Last week, Nature published an excellent editorial calling for more responsible discussion of scientific findings relating to pregnancy. The article, authored by Harvard associate professor Sarah S. Richardson and a panel of six academics, cites multiple examples of gross exaggeration, stunning oversimplification and flagrantly improper contextualization by the media. Over time, the cumulative effects of such reporting have resulted in scapegoating, surveillance and scientifically unjustifiable regulation of pregnant (and potentially pregnant) people.
In an unfortunately familiar historical example, mass amounts of doom-and-gloom reporting on fetal alcohol syndrome snowballed into today’s culture in which pregnant people face social condemnation (at best) and potential criminal prosecution (at worst) if they choose to partake of alcoholic beverages. Likewise, alarmist, racially-charged reporting on scientific research about “crack babies” led to a zero tolerance stance for use of cocaine and many other drugs during pregnancy, with states today literally jailing pregnant women in order to regulate their behavior. Yet numerous studies have shown that small amounts of alcohol present no serious concerns to fetal health. Likewise, while prenatal exposure to cocaine is certainly not ideal, studies have shown that its effects are no more harmful than alcohol or tobacco.
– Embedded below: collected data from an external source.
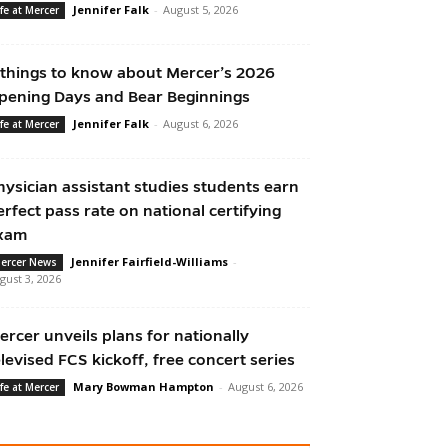
Jennifer Falk
-
August 5, 2026
ife at Mercer
 things to know about Mercer’s 2026
pening Days and Bear Beginnings
Jennifer Falk
-
August 6, 2026
ife at Mercer
hysician assistant studies students earn
erfect pass rate on national certifying
xam
Jennifer Fairfield-Williams
-
ercer News
gust 3, 2026
ercer unveils plans for nationally
elevised FCS kickoff, free concert series
Mary Bowman Hampton
-
August 6, 2026
ife at Mercer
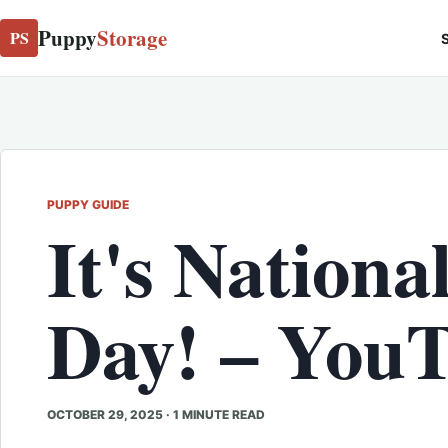
Puppy
Storage
PS
S
PUPPY GUIDE
It's Nationa
Day! – You
OCTOBER 29, 2025
·
1 MINUTE READ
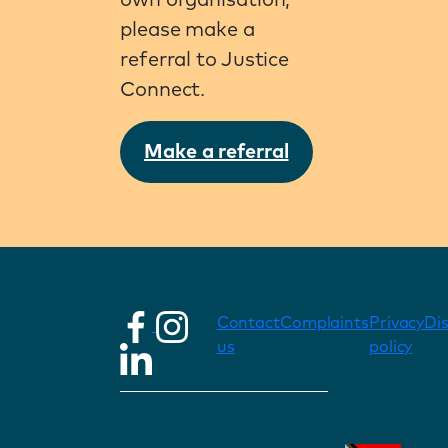
own organisation,
please make a
referral to Justice
Connect.
Make a referral
Contact
Complaints
Privacy
Di
us
policy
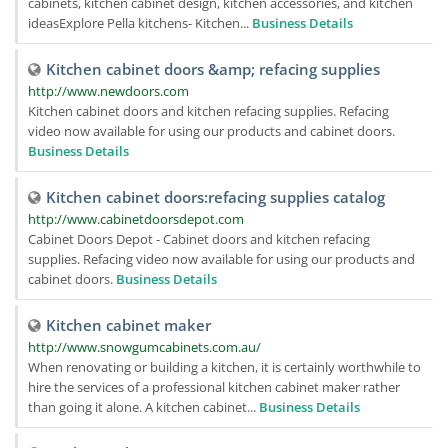
cabinets, kitchen cabinet design, kitchen accessories, and kitchen
ideasExplore Pella kitchens- Kitchen...
Business Details
Kitchen cabinet doors &amp; refacing supplies
http://www.newdoors.com
Kitchen cabinet doors and kitchen refacing supplies. Refacing
video now available for using our products and cabinet doors.
Business Details
Kitchen cabinet doors:refacing supplies catalog
http://www.cabinetdoorsdepot.com
Cabinet Doors Depot - Cabinet doors and kitchen refacing
supplies. Refacing video now available for using our products and
cabinet doors.
Business Details
Kitchen cabinet maker
http://www.snowgumcabinets.com.au/
When renovating or building a kitchen, it is certainly worthwhile to
hire the services of a professional kitchen cabinet maker rather
than going it alone. A kitchen cabinet...
Business Details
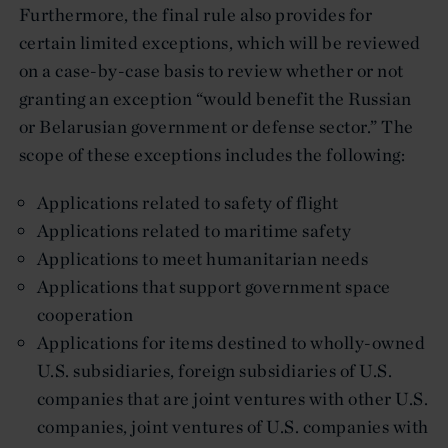
Furthermore, the final rule also provides for
certain limited exceptions, which will be reviewed
on a case-by-case basis to review whether or not
granting an exception “would benefit the Russian
or Belarusian government or defense sector.” The
scope of these exceptions includes the following:
Applications related to safety of flight
Applications related to maritime safety
Applications to meet humanitarian needs
Applications that support government space
cooperation
Applications for items destined to wholly-owned
U.S. subsidiaries, foreign subsidiaries of U.S.
companies that are joint ventures with other U.S.
companies, joint ventures of U.S. companies with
Common reporting errors when covering scientific research relating to pregnancy include: making unqualified extrapolations from animal studies to humans; failing to address paternal effects, which can be just as important as maternal effects; oversimplifying complex results to the point of leaving out important details; and leaving out the roles that society, class, race and gender play in determining health outcomes.
In popular discussion today, the article points out,
A mother’s individual influence over a vulnerable fetus is emphasized; the role of societal factors is not. And studies now extend beyond substance use, to include all aspects of daily life. … We urge scientists, educators and reporters to anticipate how [research in developmental origins of health and disease] is likely to be interpreted in popular discussions. Although no one denies that healthy behaviour is important during pregnancy, all those involved should be at pains to explain that findings are too preliminary to provide recommendations for daily living.
Today, pregnant people are bombarded with warnings against such varied things as eating meat, fish, and eggs; changing cat litter; driving cars; sitting in the sun or in massage chairs; standing near microwaves; bending their knees; being stressed; and more. Well-intentioned though it may be, the cumulative effect paints a pretty warped picture: that pregnant people are the number one health threat to their future children.
What strikes me about these societal mandates around pregnancy is how little they have to do with improving women’s health. Drug addiction, for example, is a serious health problem for many people, including some who may become pregnant. Why are their bodies only worth caring for when they house the looming specters of “damaged” future-babies? Why are legislators so fixated on creating special punishments for pregnant people, rather than programs to give everyone access to health education, drug treatment and family planning tools? (And why this obsession with pregnancy anyway? Is my health unimportant because my girlfriend can’t impregnate me?)
The truth is, rather than fixing society, many people would rather focus on controlling female-assigned bodies and guilt-tripping and demonizing women — something we already see plenty of elsewhere, so I guess it’s not that surprising to see this dynamic replicated when it comes to reproduction. It’s a hell of a lot easier for those in power to blame individuals for their actions (using “science” as justification) than it would be for them to create public policy that would actually help pregnant people get the care they need. And beyond this misogynistic victim blaming, many of the admonishments lobbed at pregnant people also conveniently play into racism and classism. (You know, par for the course.)
Due to economic oppression, women of color are less likely to be able to take time off of work, avoid environmental toxins, access prenatal care or eat nutritious foods. Programs like WIC can help individual families with some issues, but these interventions are hardly enough to level the playing field. If POC babies have worse outcomes long term, it’s not because uncaring mothers have created a “biologically doomed underclass.” It’s because classism and racism are working against these kids (and their parents) every step of the way. But again, it’s much harder to tackle those issues than it is to pick on people who lack structural access to power.
That mothers are blamed for their actions during pregnancy well into their offspring’s adulthood is a sad reflection of the lengths our society will go to in order to avoid naming (let alone confronting) sexism, racism and classism. That “science” is being used to justify this brings great sadness to my geeky, feminist heart. But the editorial in Nature gives me hope.
Pregnant or not, all women — all people — suffer when scientific research about pregnancy is misrepresented and misunderstood. But if widespread misconceptions can have such a powerful effect on our society, just think how much good the spread of accurate information could do.